(Your objective) Search the records for the word "where" and pick out every line that has it.

(Available data begins)

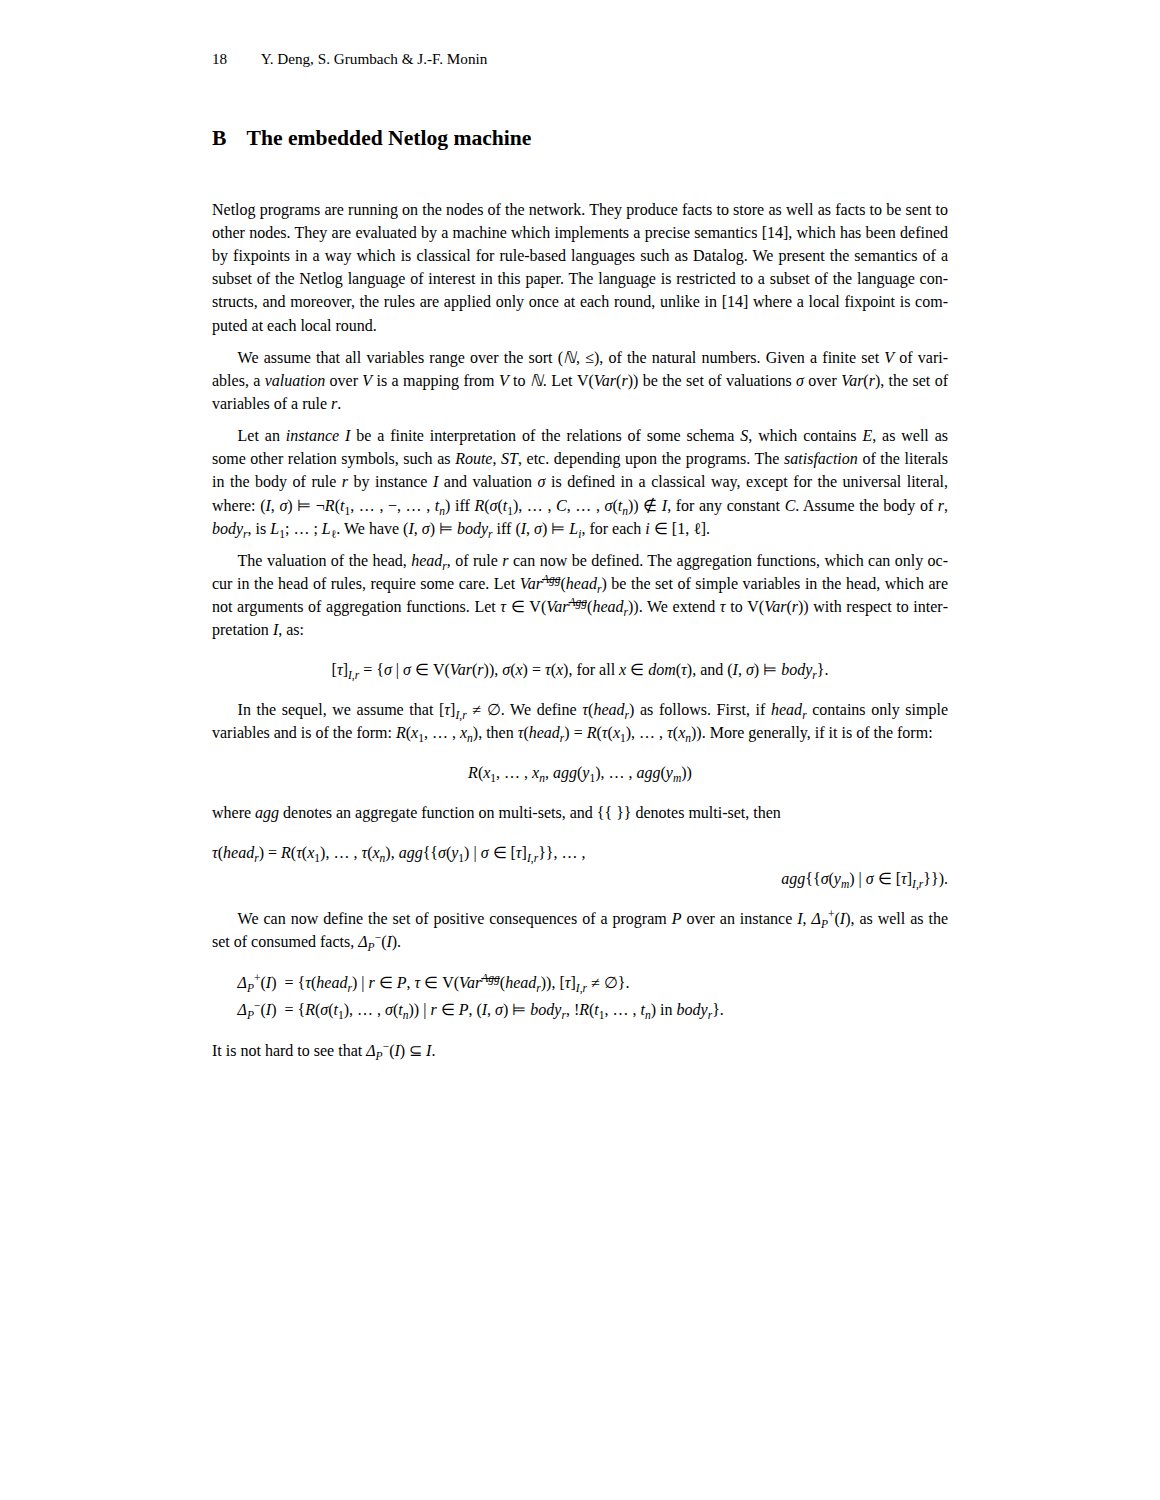18 Y. Deng, S. Grumbach & J.-F. Monin
BThe embedded Netlog machine
Netlog programs are running on the nodes of the network. They produce facts to store as well as facts to be sent to other nodes. They are evaluated by a machine which implements a precise semantics [14], which has been defined by fixpoints in a way which is classical for rule-based languages such as Datalog. We present the semantics of a subset of the Netlog language of interest in this paper. The language is restricted to a subset of the language constructs, and moreover, the rules are applied only once at each round, unlike in [14] where a local fixpoint is computed at each local round.
We assume that all variables range over the sort (ℕ, ≤), of the natural numbers. Given a finite set V of variables, a valuation over V is a mapping from V to ℕ. Let V(Var(r)) be the set of valuations σ over Var(r), the set of variables of a rule r.
Let an instance I be a finite interpretation of the relations of some schema S, which contains E, as well as some other relation symbols, such as Route, ST, etc. depending upon the programs. The satisfaction of the literals in the body of rule r by instance I and valuation σ is defined in a classical way, except for the universal literal, where: (I, σ) ⊨ ¬R(t1, … , −, … , tn) iff R(σ(t1), … , C, … , σ(tn)) ∉ I, for any constant C. Assume the body of r, bodyr, is L1; … ; Lℓ. We have (I, σ) ⊨ bodyr iff (I, σ) ⊨ Li, for each i ∈ [1, ℓ].
The valuation of the head, headr, of rule r can now be defined. The aggregation functions, which can only occur in the head of rules, require some care. Let VarAgg(headr) be the set of simple variables in the head, which are not arguments of aggregation functions. Let τ ∈ V(VarAgg(headr)). We extend τ to V(Var(r)) with respect to interpretation I, as:
[τ]I,r = {σ | σ ∈ V(Var(r)), σ(x) = τ(x), for all x ∈ dom(τ), and (I, σ) ⊨ bodyr}.
In the sequel, we assume that [τ]I,r ≠ ∅. We define τ(headr) as follows. First, if headr contains only simple variables and is of the form: R(x1, … , xn), then τ(headr) = R(τ(x1), … , τ(xn)). More generally, if it is of the form:
R(x1, … , xn, agg(y1), … , agg(ym))
where agg denotes an aggregate function on multi-sets, and {{ }} denotes multi-set, then
τ(headr) = R(τ(x1), … , τ(xn), agg{{σ(y1) | σ ∈ [τ]I,r}}, … ,
agg{{σ(ym) | σ ∈ [τ]I,r}}).
We can now define the set of positive consequences of a program P over an instance I, ΔP+(I), as well as the set of consumed facts, ΔP−(I).
ΔP+(I) = {τ(headr) | r ∈ P, τ ∈ V(VarAgg(headr)), [τ]I,r ≠ ∅}.
ΔP−(I) = {R(σ(t1), … , σ(tn)) | r ∈ P, (I, σ) ⊨ bodyr, !R(t1, … , tn) in bodyr}.
It is not hard to see that ΔP−(I) ⊆ I.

(Available data ends)

(Expected answer)
Netlog programs are running on the nodes of the network. They produce facts to store as well as facts to be sent to other nodes. They are evaluated by a machine which implements a precise semantics [14], which has been defined by fixpoints in a way which is classical for rule-based languages such as Datalog. We present the semantics of a subset of the Netlog language of interest in this paper. The language is restricted to a subset of the language constructs, and moreover, the rules are applied only once at each round, unlike in [14] where a local fixpoint is computed at each local round.
Let an instance I be a finite interpretation of the relations of some schema S, which contains E, as well as some other relation symbols, such as Route, ST, etc. depending upon the programs. The satisfaction of the literals in the body of rule r by instance I and valuation σ is defined in a classical way, except for the universal literal, where: (I, σ) ⊨ ¬R(t1, … , −, … , tn) iff R(σ(t1), … , C, … , σ(tn)) ∉ I, for any constant C. Assume the body of r, bodyr, is L1; … ; Lℓ. We have (I, σ) ⊨ bodyr iff (I, σ) ⊨ Li, for each i ∈ [1, ℓ].
where agg denotes an aggregate function on multi-sets, and {{ }} denotes multi-set, then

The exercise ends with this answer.